3. Hukuk Dairesi 2016/7154 E. , 2017/14885 K.
"İçtihat Metni"MAHKEMESİ :AİLE MAHKEMESİ
Taraflar arasındaki ziynet eşyası alacağı davasının mahkemece yapılan yargılaması sonucunda, davanın kısmen kabulüne yönelik olarak verilen hükmün, süresi içinde taraf vekillerince temyiz edilmesi üzerine; temyiz dilekçesinin kabulüne karar verildikten sonra, dosya içerisindeki kağıtlar okunup gereği düşünüldü:
Y A R G I T A Y K A R A R I
Davacı, düğün hediyesi olarak kendisine takılan 11 adet bilezik ve 12 adet çeyrek altının düğünden hemen sonra davalı tarafça bozdurularak, davalı adına kayıtlı bulunan evin borçlarının ödenmesi için kullanıldığını ve bu altınların bir daha kendisine iade edilmediğini ileri sürerek, fazlaya ilişkin talepleri saklı kalmak kaydı ile 11 adet bilezik ve 12 adet çeyrek altının aynen iadesine, bunun mümkün olmaması halinde harca esas değer 5.000 TL olmak üzere takıların rayiç değerinin belirlenerek faiziyle birlikte davalıdan tahsiline karar verilmesini istemiştir.
Davalı, cevap dilekçesi sunmamış, duruşmadaki beyanında açılan davayı kabul etmediklerini, davacı kadının ziynetlerini yanında götürdüğünü belirterek, davanın reddini dilemiştir.
Mahkemece, davanın kısmen kabulü ile, 22/10/2014 tarihli bilirkişi raporunda belirtilmiş olunan şekli ile ispat olunan 8.345,00 TL üzerinden ziynet bedelinin dava tarihi olan 13/06/2013 tarihinden itibaren yasal faizi ile birlikte davalıdan alınarak davacıya verilmesine, fazlaya ilişkin talebin reddine karar verilmiş, hüküm taraf vekillerince temyiz edilmiştir.
1-) 6100 sayılı HMK. nun 26.maddesinin 1. fıkrasında; “Hâkim, tarafların talep sonuçlarıyla bağlıdır; ondan fazlasına veya başka bir şeye karar veremez. Duruma göre, talep sonucundan daha azına karar verebilir.” hükmü yer almaktadır.

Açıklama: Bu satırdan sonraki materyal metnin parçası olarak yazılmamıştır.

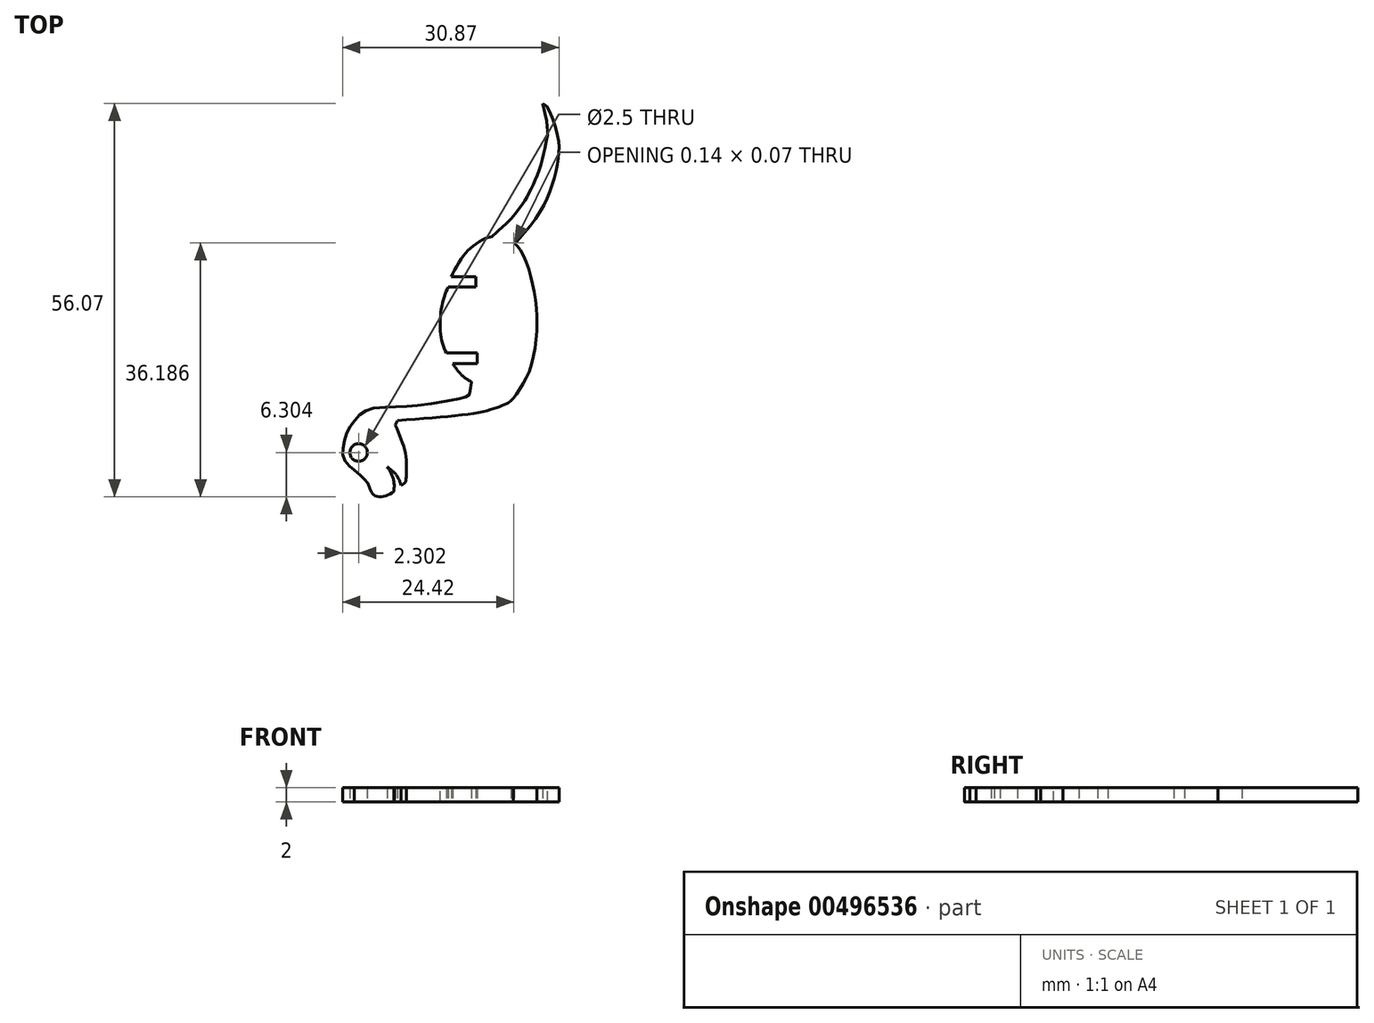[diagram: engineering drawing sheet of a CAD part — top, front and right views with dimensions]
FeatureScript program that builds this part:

Yasanın bu açık hükmünden de anlaşılacağı üzere; hâkim, iki tarafın iddia ve savunmaları ile bağlı olup, talepten fazlasına veya başkasına hükmedemez.
Davacı vekili dava dilekçesinde ziynet eşyalarının aynen iadesi, mümkün olmadığı takdirde bedellerinin tahsilini istemiştir. Mahkemece, ziynet eşyaların bedelinin davalıdan tahsiline karar verilmiştir. Ziynet eşyaları nitelikleri gereği piyasadan aynen temini mümkün olan yani misli eşya olduklarından aynen iadesi her zaman mümkün olabilecek türden eşyalardır. Bu nedenle mahkemece talep olmasına rağmen aynen iadeye hükmedilmeksizin sadece bedele hükmedilmesi de doğru değildir.

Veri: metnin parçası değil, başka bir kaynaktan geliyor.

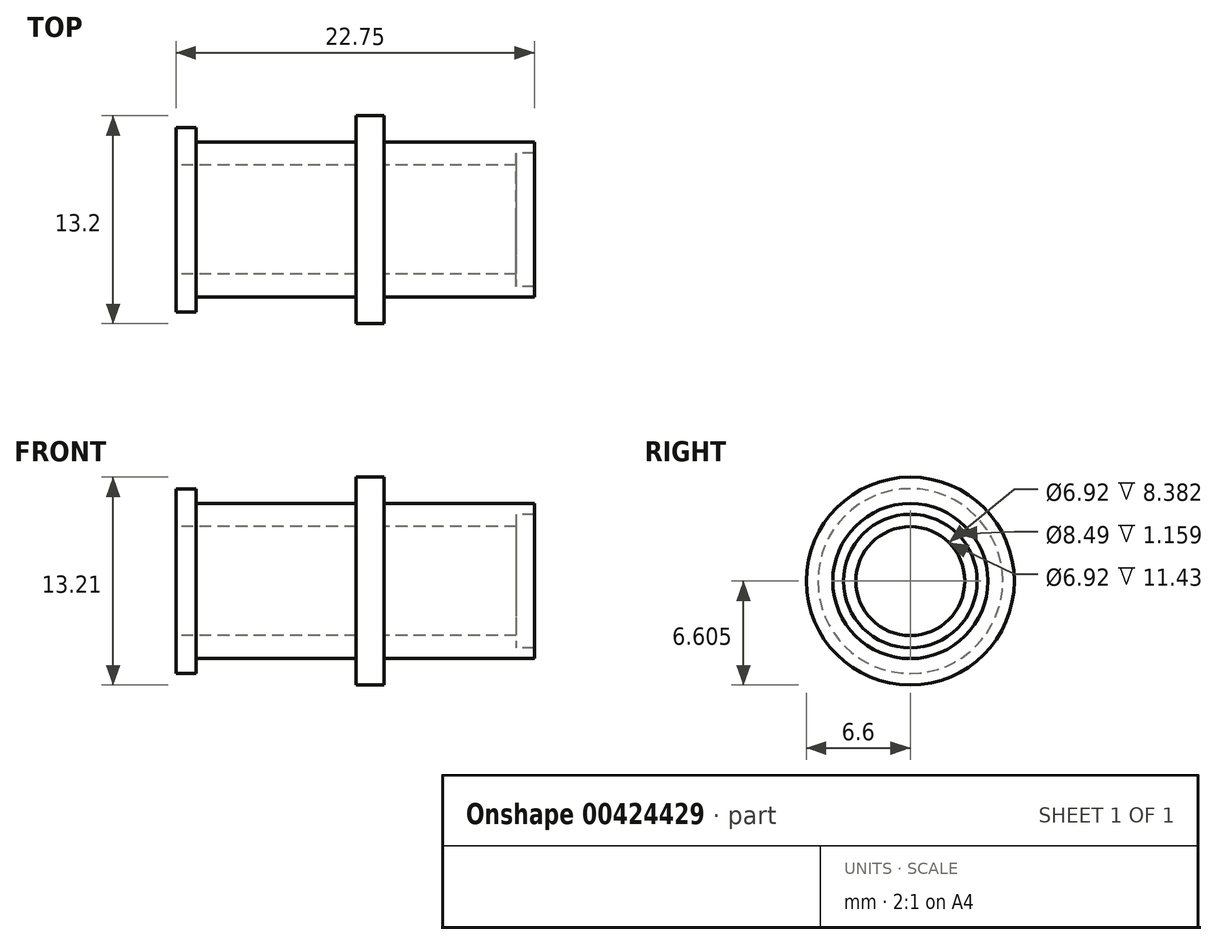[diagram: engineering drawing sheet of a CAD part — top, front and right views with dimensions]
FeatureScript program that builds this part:
annotation { "Feature Type Name" : "Feature", "Feature Type Description" : "" }
export const myFeature = defineFeature(function(context is Context, id is Id, definition is map)
    precondition{}
    {
        {
            var Q0;
            Q0=qCreatedBy(makeId("Front.planeOp"),FACE);
            var sketch = newSketch(context, id + "F0", { "sketchPlane" : qUnion([Q0])});
            skLineSegment(sketch, "E0", {"start": v(0, 0) * mm, "end": v(0, 2.25) * mm});
            skLineSegment(sketch, "E1", {"start": v(8.38, 2.25) * mm, "end": v(8.38, 3.04) * mm});
            skLineSegment(sketch, "E2", {"start": v(9.54, 3.04) * mm, "end": v(9.54, 3.72) * mm});
            skLineSegment(sketch, "E3", {"start": v(9.54, 3.72) * mm, "end": v(0, 3.72) * mm});
            skLineSegment(sketch, "E4", {"start": v(0, 3.72) * mm, "end": v(0, 5.4) * mm});
            skLineSegment(sketch, "E5", {"start": v(0, 5.4) * mm, "end": v(-1.78, 5.4) * mm});
            skLineSegment(sketch, "E6", {"start": v(-1.78, 5.4) * mm, "end": v(-1.78, 3.72) * mm});
            skLineSegment(sketch, "E7", {"start": v(-1.78, 3.72) * mm, "end": v(-11.94, 3.72) * mm});
            skLineSegment(sketch, "E8", {"start": v(-11.94, 3.72) * mm, "end": v(-11.94, 4.66) * mm});
            skLineSegment(sketch, "E9", {"start": v(-11.94, 4.66) * mm, "end": v(-13.2, 4.66) * mm});
            skLineSegment(sketch, "E10", {"start": v(-13.2, 4.66) * mm, "end": v(-13.2, 2.25) * mm});
            skLineSegment(sketch, "E11", {"start": v(-13.2, 2.25) * mm, "end": v(-1.78, 2.25) * mm});
            skLineSegment(sketch, "E12", {"start": v(-1.78, 2.25) * mm, "end": v(-1.78, -1.2) * mm});
            skLineSegment(sketch, "E13", {"start": v(-1.78, -1.2) * mm, "end": v(0, -1.2) * mm});
            skLineSegment(sketch, "E14", {"start": v(9.54, 3.04) * mm, "end": v(8.38, 3.04) * mm});
            skLineSegment(sketch, "E15", {"start": v(0, 2.25) * mm, "end": v(8.38, 2.25) * mm});
            skLineSegment(sketch, "E16", {"start": v(0, -1.2) * mm, "end": v(0, 0.42) * mm});
            skSolve(sketch);
        }
        {
            var Q0;
            {var subQ0=sQuery(id+"F0.wireOp",EDGE,"E0");Q0=makeQuery(id+"F0.imprint","IMPRINT",FACE,{"disambiguationData":[TD([[makeQuery(id+"F0.imprint","IMPRINT",EDGE,{"derivedFrom":subQ0}),1.0]])]});}
            var Q1;
            Q1=sQuery(id+"F0.wireOp",EDGE,"E13");
            revolve(context, id + "F1", {"entities" : qUnion([Q0]), "axis" : qUnion([Q1]), "revolveType" : RevolveType.FULL});
        }
    });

Mahkemece ziynet eşyalarının aynen iadesine (ayar, adet ve gramları ile birlikte hükümde tek tek belirtilerek) olmadığı takdirde bilirkişi tarafından belirlenen miktarın hüküm altına alınmasına karar verilmesi gerekirken, sadece bedele ilişkin hüküm kurularak davalının infaz sırasında seçimlik hakkının kullanılmasının (aynen iade veya bedeli tercih etmesi) bertaraf edilerek ve ayrıca HUMK 388 ve HMK 297 maddesine aykırı infazda tereddüt oluşturacak şekilde hüküm kurulmuş olması doğru görülmemiş, bu husus bozmayı gerektirmiştir.

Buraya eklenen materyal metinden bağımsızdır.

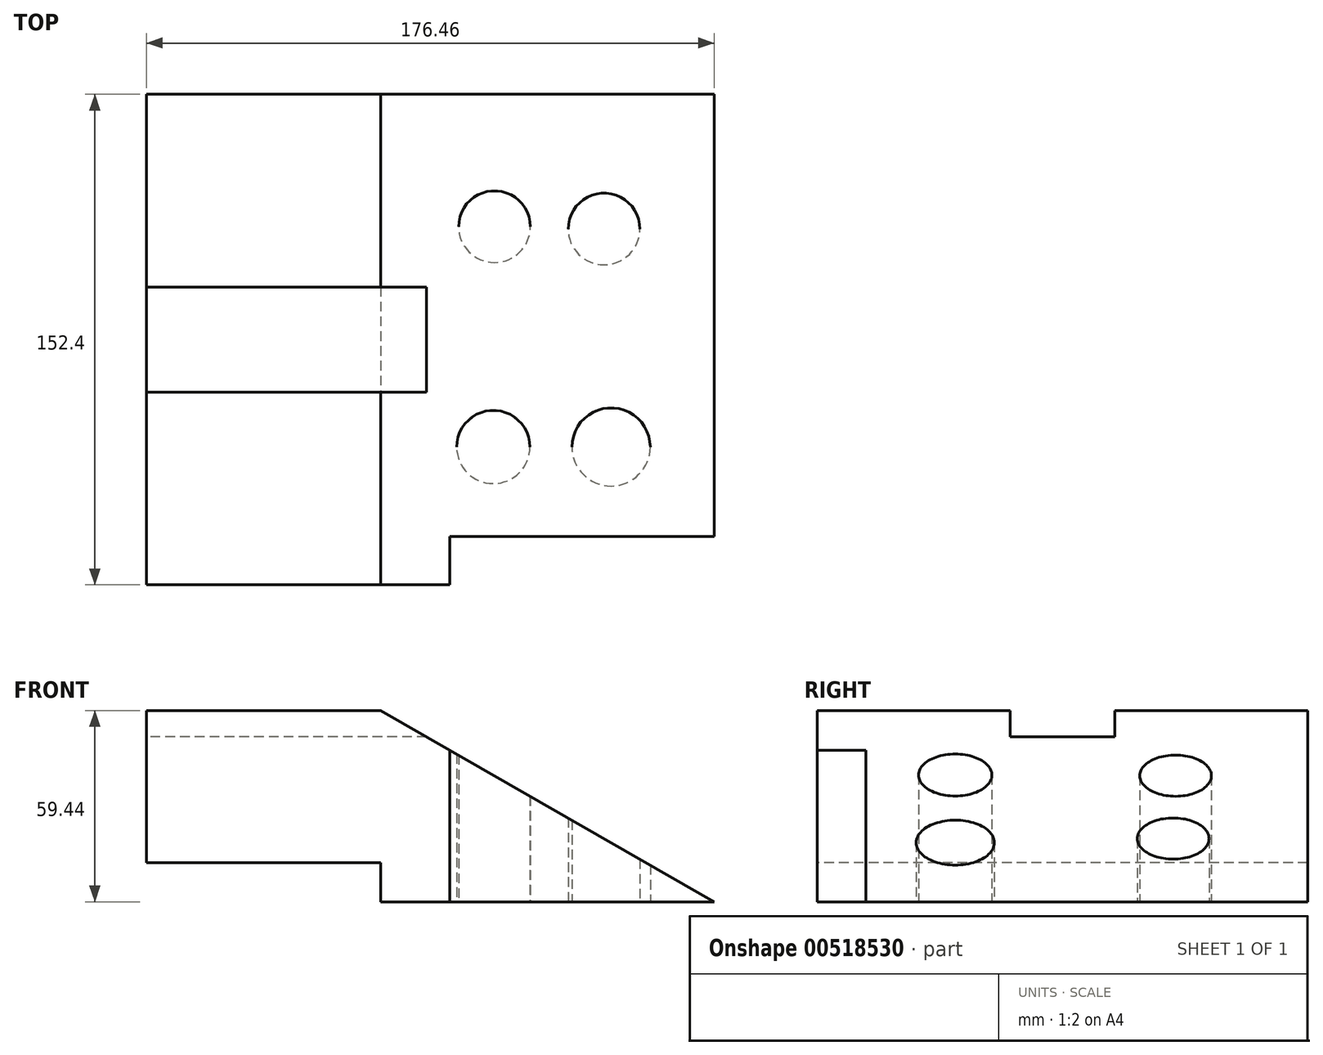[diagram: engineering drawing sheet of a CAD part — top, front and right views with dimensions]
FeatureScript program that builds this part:
annotation { "Feature Type Name" : "Feature", "Feature Type Description" : "" }
export const myFeature = defineFeature(function(context is Context, id is Id, definition is map)
    precondition{}
    {
        {
            var Q0;
            Q0=qCreatedBy(makeId("Front.planeOp"),FACE);
            var sketch = newSketch(context, id + "F0", { "sketchPlane" : qUnion([Q0])});
            skLineSegment(sketch, "E0", {"start": v(0, 37.12) * mm, "end": v(103.61, -22.32) * mm});
            skLineSegment(sketch, "E1", {"start": v(103.61, -22.32) * mm, "end": v(-72.85, -22.32) * mm});
            skLineSegment(sketch, "E2", {"start": v(-72.85, -22.32) * mm, "end": v(-72.85, 37.12) * mm});
            skLineSegment(sketch, "E3", {"start": v(-72.85, 37.12) * mm, "end": v(0, 37.12) * mm});
            skSolve(sketch);
        }
        {
            var Q0;
            Q0 = qSketchRegion(id + "F0", true);
            extrude(context, id + "F1", {"entities" : qUnion([Q0]), "depth" : 76.2 * mm, "offsetDistance" : 25.4 * mm});
        }
        {
            var Q0;
            Q0=makeQuery(id+"F1.opExtrude","CAP_FACE",FACE,{"disambiguationData":[OSD([sQuery(id+"F0.wireOp",EDGE,"E0"),sQuery(id+"F0.wireOp",EDGE,"E1"),sQuery(id+"F0.wireOp",EDGE,"E2"),sQuery(id+"F0.wireOp",EDGE,"E3")])],"isStart":true});
            extrude(context, id + "F2", {"entities" : qUnion([Q0]), "operationType" : NewBodyOperationType.ADD, "depth" : 76.2 * mm, "offsetDistance" : 25.4 * mm});
        }
        {
            var Q0;
            Q0=makeQuery(id+"F1.opExtrude","CAP_FACE",FACE,{"disambiguationData":[OSD([sQuery(id+"F0.wireOp",EDGE,"E0"),sQuery(id+"F0.wireOp",EDGE,"E1"),sQuery(id+"F0.wireOp",EDGE,"E2"),sQuery(id+"F0.wireOp",EDGE,"E3")])],"isStart":false});
            var sketch = newSketch(context, id + "F3", { "sketchPlane" : qUnion([Q0])});
            skLineSegment(sketch, "E4.bottom", {"start": v(-72.85, -22.32) * mm, "end": v(0, -22.32) * mm});
            skLineSegment(sketch, "E4.top", {"start": v(-72.85, -10.22) * mm, "end": v(0, -10.22) * mm});
            skLineSegment(sketch, "E4.left", {"start": v(-72.85, -22.32) * mm, "end": v(-72.85, -10.22) * mm});
            skLineSegment(sketch, "E4.right", {"start": v(0, -22.32) * mm, "end": v(0, -10.22) * mm});
            skSolve(sketch);
        }
        {
            var Q0;
            Q0=makeQuery(id+"F3.imprint","IMPRINT",FACE,{"disambiguationData":[TD([[makeQuery(id+"F3.imprint","IMPRINT",EDGE,{"derivedFrom":sQuery(id+"F3.wireOp",EDGE,"E4.bottom")}),-1.0]])]});
            extrude(context, id + "F4", {"entities" : qUnion([Q0]), "operationType" : NewBodyOperationType.REMOVE, "endBound" : BoundingType.THROUGH_ALL, "oppositeDirection" : true, "depth" : 25.4 * mm, "offsetDistance" : 25.4 * mm});
        }
        {
            var Q0;
            {var subQ0=sQuery(id+"F0.wireOp",EDGE,"E1");Q0=makeQuery(id+"F2.boolean.opBoolean","MERGE",FACE,{"derivedFrom":[makeQuery(id+"F1.opExtrude","SWEPT_FACE",FACE,{"disambiguationData":[OSD([subQ0])]}),makeQuery(id+"F2.opExtrude","SWEPT_FACE",FACE,{"disambiguationData":[OSD([subQ0])]})]});}
            var sketch = newSketch(context, id + "F5", { "sketchPlane" : qUnion([Q0])});
            skLineSegment(sketch, "E5.bottom", {"start": v(21.5, 76.2) * mm, "end": v(103.61, 76.2) * mm});
            skLineSegment(sketch, "E5.top", {"start": v(21.5, 61.09) * mm, "end": v(103.61, 61.09) * mm});
            skLineSegment(sketch, "E5.left", {"start": v(21.5, 76.2) * mm, "end": v(21.5, 61.09) * mm});
            skLineSegment(sketch, "E5.right", {"start": v(103.61, 76.2) * mm, "end": v(103.61, 61.09) * mm});
            skSolve(sketch);
        }
        {
            var Q0;
            Q0 = qSketchRegion(id + "F5", true);
            extrude(context, id + "F6", {"entities" : qUnion([Q0]), "operationType" : NewBodyOperationType.REMOVE, "endBound" : BoundingType.THROUGH_ALL, "oppositeDirection" : true, "depth" : 25.4 * mm, "offsetDistance" : 25.4 * mm});
        }
        {
            var Q0;
            {var subQ0=sQuery(id+"F0.wireOp",EDGE,"E2");Q0=makeQuery(id+"F2.boolean.opBoolean","MERGE",FACE,{"derivedFrom":[makeQuery(id+"F1.opExtrude","SWEPT_FACE",FACE,{"disambiguationData":[OSD([subQ0])]}),makeQuery(id+"F2.opExtrude","SWEPT_FACE",FACE,{"disambiguationData":[OSD([subQ0])]})]});}
            var sketch = newSketch(context, id + "F7", { "sketchPlane" : qUnion([Q0])});
            skLineSegment(sketch, "E6.bottom", {"start": v(16.29, 37.12) * mm, "end": v(-16.29, 37.12) * mm});
            skLineSegment(sketch, "E6.top", {"start": v(16.29, 28.95) * mm, "end": v(-16.29, 28.95) * mm});
            skLineSegment(sketch, "E6.left", {"start": v(16.29, 37.12) * mm, "end": v(16.29, 28.95) * mm});
            skLineSegment(sketch, "E6.right", {"start": v(-16.29, 37.12) * mm, "end": v(-16.29, 28.95) * mm});
            skPoint(sketch, "E6.middle", {"position": v(0, 33.03) * mm});
            skSolve(sketch);
        }
        {
            var Q0;
            Q0 = qSketchRegion(id + "F7", true);
            extrude(context, id + "F8", {"entities" : qUnion([Q0]), "operationType" : NewBodyOperationType.REMOVE, "endBound" : BoundingType.THROUGH_ALL, "oppositeDirection" : true, "depth" : 25.4 * mm, "offsetDistance" : 25.4 * mm});
        }
        {
            var Q0;
            {var subQ0=sQuery(id+"F0.wireOp",EDGE,"E1");Q0=makeQuery(id+"F2.boolean.opBoolean","MERGE",FACE,{"derivedFrom":[makeQuery(id+"F1.opExtrude","SWEPT_FACE",FACE,{"disambiguationData":[OSD([subQ0])]}),makeQuery(id+"F2.opExtrude","SWEPT_FACE",FACE,{"disambiguationData":[OSD([subQ0])]})]});}
            var sketch = newSketch(context, id + "F9", { "sketchPlane" : qUnion([Q0])});
            skCircle(sketch, "E7", {"center": v(34.97, 33.3) * mm, "radius": 11.4 * mm});
            skSolve(sketch);
        }
        {
            var Q0;
            Q0 = qSketchRegion(id + "F9", true);
            extrude(context, id + "F10", {"entities" : qUnion([Q0]), "operationType" : NewBodyOperationType.REMOVE, "endBound" : BoundingType.THROUGH_ALL, "oppositeDirection" : true, "depth" : 25.4 * mm, "offsetDistance" : 25.4 * mm});
        }
        {
            var Q0;
            {var subQ0=sQuery(id+"F0.wireOp",EDGE,"E1");Q0=makeQuery(id+"F2.boolean.opBoolean","MERGE",FACE,{"derivedFrom":[makeQuery(id+"F1.opExtrude","SWEPT_FACE",FACE,{"disambiguationData":[OSD([subQ0])]}),makeQuery(id+"F2.opExtrude","SWEPT_FACE",FACE,{"disambiguationData":[OSD([subQ0])]})]});}
            var sketch = newSketch(context, id + "F11", { "sketchPlane" : qUnion([Q0])});
            skCircle(sketch, "E8", {"center": v(71.57, 33.3) * mm, "radius": 12.17 * mm});
            skSolve(sketch);
        }
        {
            var Q0;
            Q0 = qSketchRegion(id + "F11", true);
            extrude(context, id + "F12", {"entities" : qUnion([Q0]), "operationType" : NewBodyOperationType.REMOVE, "endBound" : BoundingType.THROUGH_ALL, "oppositeDirection" : true, "depth" : 25.4 * mm, "offsetDistance" : 25.4 * mm});
        }
        {
            var Q0;
            {var subQ0=sQuery(id+"F0.wireOp",EDGE,"E1");Q0=makeQuery(id+"F2.boolean.opBoolean","MERGE",FACE,{"derivedFrom":[makeQuery(id+"F1.opExtrude","SWEPT_FACE",FACE,{"disambiguationData":[OSD([subQ0])]}),makeQuery(id+"F2.opExtrude","SWEPT_FACE",FACE,{"disambiguationData":[OSD([subQ0])]})]});}
            var sketch = newSketch(context, id + "F13", { "sketchPlane" : qUnion([Q0])});
            skCircle(sketch, "E9", {"center": v(35.34, -35.14) * mm, "radius": 11.16 * mm});
            skSolve(sketch);
        }
        {
            var Q0;
            Q0 = qSketchRegion(id + "F13", true);
            extrude(context, id + "F14", {"entities" : qUnion([Q0]), "operationType" : NewBodyOperationType.REMOVE, "endBound" : BoundingType.THROUGH_ALL, "oppositeDirection" : true, "depth" : 25.4 * mm, "offsetDistance" : 25.4 * mm});
        }
        {
            var Q0;
            {var subQ0=sQuery(id+"F0.wireOp",EDGE,"E1");Q0=makeQuery(id+"F2.boolean.opBoolean","MERGE",FACE,{"derivedFrom":[makeQuery(id+"F1.opExtrude","SWEPT_FACE",FACE,{"disambiguationData":[OSD([subQ0])]}),makeQuery(id+"F2.opExtrude","SWEPT_FACE",FACE,{"disambiguationData":[OSD([subQ0])]})]});}
            var sketch = newSketch(context, id + "F15", { "sketchPlane" : qUnion([Q0])});
            skCircle(sketch, "E10", {"center": v(69.38, -34.4) * mm, "radius": 11.16 * mm});
            skSolve(sketch);
        }
        {
            var Q0;
            Q0 = qSketchRegion(id + "F15", true);
            extrude(context, id + "F16", {"entities" : qUnion([Q0]), "operationType" : NewBodyOperationType.REMOVE, "endBound" : BoundingType.THROUGH_ALL, "oppositeDirection" : true, "depth" : 25.4 * mm, "offsetDistance" : 25.4 * mm});
        }
    });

2-) Bozma nedenine göre, tarafların diğer temyiz itirazlarının bu aşamada incelenmesine gerek görülmemiştir.
SONUÇ: Yukarıda birinci bendde açıklanan nedenlerle hükmün HUMK"nun 428. maddesi gereğince BOZULMASINA, ikinci bendde açıklanan nedenle tarafların diğer temyiz itirazlarının incelenmesine şimdilik yer olmadığına ve peşin alınan temyiz harcının istek halinde temyiz edene iadesine, 6100 sayılı HMK"nun geçici madde 3 atfıyla 1086 sayılı HUMK.nun 440.maddesi gereğince karar düzeltme yolu kapalı olmak üzere, 30.10.2017 tarihinde oybirliğiyle karar verildi.